Даша еще раз гладила его по щеке и уходила, боясь, что у Василия Николаевича сейчас начнется приступ и за ним прибегут санитары со смирительной рубашкой.
… Квартира Василия Николаевича досталась одному из молодых художников, только что принятому в Союз. А мастерская, после недолгих споров на заседании правления, – самому председателю, взамен старой, теперь для него тесной и неудобной, к тому же расположенной на окраине города.
Вступив во владение мастерской, председатель основательно отремонтировал ее, заново переложил камин, сменил на окне решетку с внешней на внутреннюю, как это нынче советуют все охранные службы. Не стал он трогать лишь громадного, установленного сразу на двух мольбертах холста. Он был хорошо загрунтован и натянут на добротный подрамник из лиственницы. Председатель собрался написать на этом холсте какую-либо свою картину.
И вот однажды рано поутру он заявился в мастерскую с этюдником и красками, в прекрасном рабочем расположении духа. Переодевшись в просторный полукомбинезон с широким нагрудником, который недавно привез из одной заграничной поездки, председатель застыл перед холстом и стал думать, что бы на нем изобразить.
Он был неплохим художником и хорошо понимал, что холст заготовлен несчастным Суржиковым для какой-то большой серьезной работы. Председатель, писавший в основном натюрморты и пейзажи, тоже давно хотел создать что-либо более значительное, попробовать себя в другом жанре и в другой манере. И, кажется, сама судьба послала ему такой случай. Холст манил к себе, притягивал уже одними только своими размерами, требовал масштабной мысли и широкого душевного размаха. Но ни того, ни другого у председателя не было, не дано ему было от природы, и он стоял перед холстом в нерешительности и все возрастающей тревоге.

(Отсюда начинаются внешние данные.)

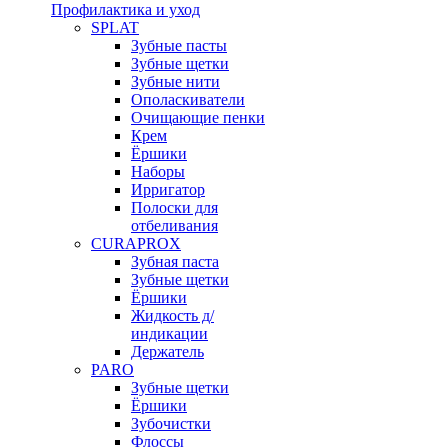
Профилактика и уход
SPLAT
Зубные пасты
Зубные щетки
Зубные нити
Ополаскиватели
Очищающие пенки
Крем
Ёршики
Наборы
Ирригатор
Полоски для
отбеливания
CURAPROX
Зубная паста
Зубные щетки
Ёршики
Жидкость д/
индикации
Держатель
PARO
Зубные щетки
Ёршики
Зубочистки
Флоссы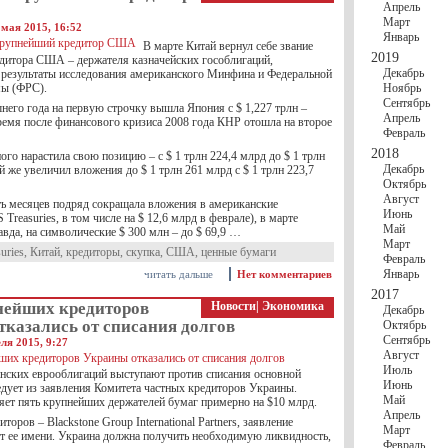
Апрель
Март
 мая 2015, 16:52
Январь
В марте Китай вернул себе звание
2019
дитора США – держателя казначейских гособлигаций,
Декабрь
 результаты исследования американского Минфина и Федеральной
мы (ФРС).
Ноябрь
Сентябрь
него года на первую строчку вышла Япония с $ 1,227 трлн –
Апрель
время после финансового кризиса 2008 года КНР отошла на второе
Февраль
2018
ого нарастила свою позицию – с $ 1 трлн 224,4 млрд до $ 1 трлн
Декабрь
й же увеличил вложения до $ 1 трлн 261 млрд с $ 1 трлн 223,7
Октябрь
Август
ть месяцев подряд сокращала вложения в американские
Июнь
 Treasuries, в том числе на $ 12,6 млрд в феврале), в марте
Май
авда, на символические $ 300 млн – до $ 69,9 …
Март
uries
,
Китай
,
кредиторы
,
скупка
,
США
,
ценные бумаги
Февраль
Январь
читать дальше
Нет комментариев
2017
нейших кредиторов
Новости
|
Экономика
Декабрь
тказались от списания долгов
Октябрь
Сентябрь
ля 2015, 9:27
Август
Июль
нских евро­облигаций выступают против списания основной
Июнь
едует из заявления Комитета частных кредиторов Украины.
Май
яет пять крупнейших держателей бумаг примерно на $10 млрд.
Апрель
торов – Blacks­to­ne Group International Part­ners, заявление
Март
от ее имени. Украина должна получить необходимую ликвидность,
Февраль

А время между тем все шло и шло и незаметно приблизилось к полудню, к двенадцати часам. Солнце, заливавшее ярким и жгучим светом всю мастерскую, склонилось чуть в сторону, наступила живительная прохлада, и в голове у председателя наконец стал рождаться кое-какой сюжет. Он взялся было за уголь, чтоб прямо на холсте (председатель так привык делать, работая над натюрмортами) наметить будущую композицию, и вдруг в самом центре полотна ясно и зримо различил фигуру женщины с засыпающим на руках ребенком, а на заднем плане по-саврасовски печальную одинокую березу. Женщина, осторожно прижимая ребенка к груди, неотрывно смотрела на уходящую вдаль, за горизонт, дорогу, как будто ожидала, что там вот-вот появится кто-то безмерно дорогой ей и ее сыну, кто сумеет охранить и защитить их от неминуемо надвигающейся беды. Председатель, забыв о своем сюжете, вознамерился было обвести фигуру женщины углем, чтоб после написать ее портрет маслом, но потом испуганно опустил руку, никак не в силах понять великого замысла и видения Суржикова. А не поняв их, браться за картину было бессмысленно и невозможно…

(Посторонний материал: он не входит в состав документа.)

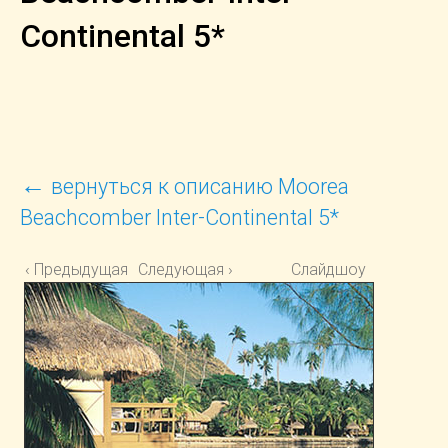
Continental 5*
←
вернуться к описанию Moorea
Beachcomber Inter-Continental 5*
‹ Предыдущая
Следующая ›
Слайдшоу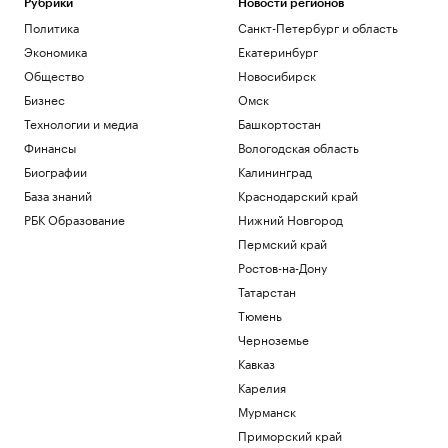
Рубрики
Новости регионов
Политика
Санкт-Петербург и область
Экономика
Екатеринбург
Общество
Новосибирск
Бизнес
Омск
Технологии и медиа
Башкортостан
Финансы
Вологодская область
Биографии
Калининград
База знаний
Краснодарский край
РБК Образование
Нижний Новгород
Пермский край
Ростов-на-Дону
Татарстан
Тюмень
Черноземье
Кавказ
Карелия
Мурманск
Приморский край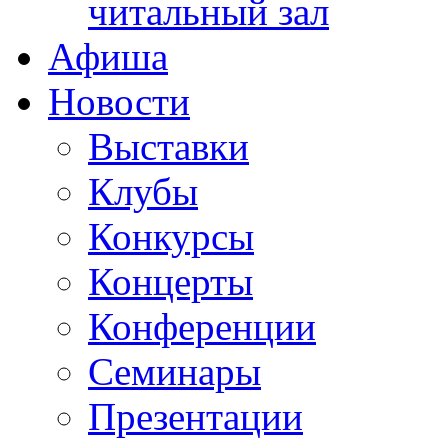
читальный зал
Афиша
Новости
Выставки
Клубы
Конкурсы
Концерты
Конференции
Семинары
Презентации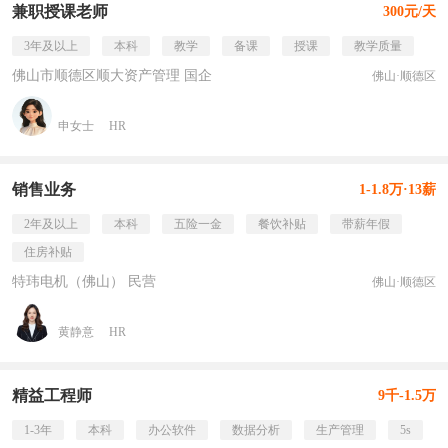
兼职授课老师
300元/天
3年及以上
本科
教学
备课
授课
教学质量
佛山市顺德区顺大资产管理 国企
佛山·顺德区
申女士
HR
销售业务
1-1.8万·13薪
2年及以上
本科
五险一金
餐饮补贴
带薪年假
住房补贴
特玮电机（佛山） 民营
佛山·顺德区
黄静意
HR
精益工程师
9千-1.5万
1-3年
本科
办公软件
数据分析
生产管理
5s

Сомнение все больше и больше овладевало председателем, он терялся в догадках и предположениях, стараясь проникнуть в таинственные намерения Суржикова (к чему эта женщина, эта береза и эта уходящая вдаль дорога?!), и наконец в изнеможении бросил уголь, закрыл этюдник и ушел из мастерской, расстроенный, раздосадованный на надменного Суржикова, который и теперь, будучи тяжело и неизлечимо больным, никому не дает покоя, всех презирает и ни во что не ставит.
… А через полгода в город приехал Вениамин Карлович, намереваясь выкупить у председателя (и, говорят, выкупил) оставшиеся от Суржикова эскизы и наброски, а заодно и прекрасно загрунтованный громадных размеров холст, к которому председатель больше ни разу не решился прикоснуться ни углем, ни кистью.
Навестил Вениамин Карлович в больнице и Василия Николаевича. Он долго пытался разговаривать с ним в маленькой, предназначенной для свиданий комнатке, но тот Вениамина Карловича не признал, а лишь в исступлении махал на него руками, часто крестил, повторял то какие-то заговоры и заклинания, то отрывки известных только ему одному молитв, то вдруг вскакивал со стула и с еще большим неистовством начинал читать, путаясь и прерываясь, последние строчки из «Мертвых душ» Гоголя:
«Русь, куда ж несешься ты? дай ответ. Не дает ответа. Чудным звоном заливается колокольчик; гремит и становится ветром разорванный в куски воздух; летит мимо все, что ни есть на земли, и, косясь, постораниваются и дают ей дорогу другие народы и государства».